What we call science today is merely a haphazard collection of disconnected scraps of knowledge, most of them useless, and many of which, instead of giving absolute truth provide the most bizarre delusions, presented as truth one day and refuted the next.”

Ferguson even offers us a Kuhnian sociological and psychological account of science when she tells us that in science

individual preference, cultural conditions, religious and anti-religious belief, political and economic interests, our value system, the spirit-of-the-time, the current fads of science”

also need to be acknowledged or taken into account. Ferguson pursues this theme later when she discusses the academic milieu of science. She comments on the phrase the “tyranny of old men” and warns of those on

university committees, government committees, grant committees, editorial boards, and corporate boards, who determine whose theories and proposals are taken seriously, whose paper gets published, whose theory is tested”.

In his book (not quoted by Ferguson), The Trouble With Physics, the physicist Lee Smolin roughly concurs with Ferguson when he says that

[p]eople with impressive technical skills and no ideas are chosen over people with ideas of their own partly because there is simply no way to rank young people who think for themselves. The system is set up not just to do normal science but to ensure that normal science is what is done... I've heard many colleague say they are on what is a trendy in order to get tenure, after which they will do what they really want.”

However, as with Ferguson's words on science's transitional nature, scientists should also be happy with this acknowledgement of psychological and sociological factors within science. The problem is that many scientists most certainly aren't happy with it! They speak of “Kuhnian relativism” or “mob psychology”. Yet they should also realise that such negative quirks and political biases are – at least in principle – usually ironed out. That's primarily because, as Bertrand Russell put it, science is essentially a communal activity which has a “community spirit”. Thus, even though these negative things occur, on the whole they won't reign supreme in the world of science. This is Russell (not quoted by Ferguson) in full:

A body of individually probable opinions, if they are mutually coherent, become more probable than any one of them would be individually. It is in this way that many scientific hypotheses acquire their probability. They first fit into a coherent system of probable opinions, and thus become more probable than they would be in isolation.”
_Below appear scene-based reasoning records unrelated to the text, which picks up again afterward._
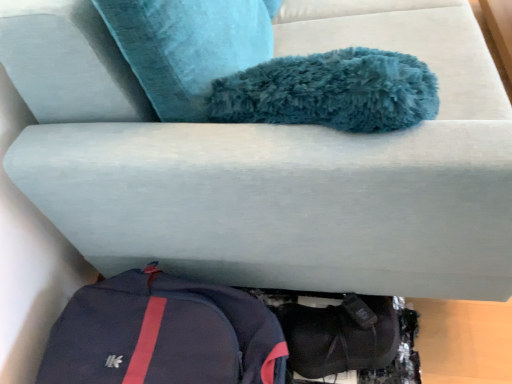
Question: Considering the relative sizes of black fabric shoe at lower center and navy blue fabric backpack at lower left in the image provided, is black fabric shoe at lower center thinner than navy blue fabric backpack at lower left?

Choices:
 (A) yes
 (B) no

Answer: (A)

Question: From the image's perspective, is black fabric shoe at lower center below navy blue fabric backpack at lower left?

Choices:
 (A) yes
 (B) no

Answer: (A)

Question: Is black fabric shoe at lower center behind navy blue fabric backpack at lower left?

Choices:
 (A) yes
 (B) no

Answer: (A)

Question: From a real-world perspective, is black fabric shoe at lower center over navy blue fabric backpack at lower left?

Choices:
 (A) no
 (B) yes

Answer: (A)

Question: Is black fabric shoe at lower center far from navy blue fabric backpack at lower left?

Choices:
 (A) yes
 (B) no

Answer: (B)

Question: Is black fabric shoe at lower center completely or partially outside of navy blue fabric backpack at lower left?

Choices:
 (A) no
 (B) yes

Answer: (B)

Question: Can you confirm if navy blue fabric backpack at lower left is shorter than black fabric shoe at lower center?

Choices:
 (A) yes
 (B) no

Answer: (B)

Question: Can you confirm if navy blue fabric backpack at lower left is smaller than black fabric shoe at lower center?

Choices:
 (A) yes
 (B) no

Answer: (B)

Question: Does navy blue fabric backpack at lower left have a greater width compared to black fabric shoe at lower center?

Choices:
 (A) yes
 (B) no

Answer: (A)

Question: Is navy blue fabric backpack at lower left not near black fabric shoe at lower center?

Choices:
 (A) no
 (B) yes

Answer: (A)

Question: From a real-world perspective, is navy blue fabric backpack at lower left physically above black fabric shoe at lower center?

Choices:
 (A) yes
 (B) no

Answer: (A)

Question: Is navy blue fabric backpack at lower left looking in the opposite direction of black fabric shoe at lower center?

Choices:
 (A) no
 (B) yes

Answer: (A)

Question: Considering the positions of navy blue fabric backpack at lower left and black fabric shoe at lower center in the image, is navy blue fabric backpack at lower left bigger or smaller than black fabric shoe at lower center?

Choices:
 (A) small
 (B) big

Answer: (B)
But Ferguson is sceptical here too. She asks us two questions:

i) “Will science, as an instrument for learning about reality, prove strong enough to overcome all the glitches and stumbling blocks, the fads and false leads, the good but mistaken intentions, the arrogance and the assumptions, the din of many voices urging us down one path or another?"

ii) "Is it correct to believe that eventually the truth will out?”

So of course what Russell says happens in science isn't always foolproof. Then again, it's far better than nothing. Nonetheless, Ferguson's philosophical questions about both science and the practice of science are, as ever, very powerful.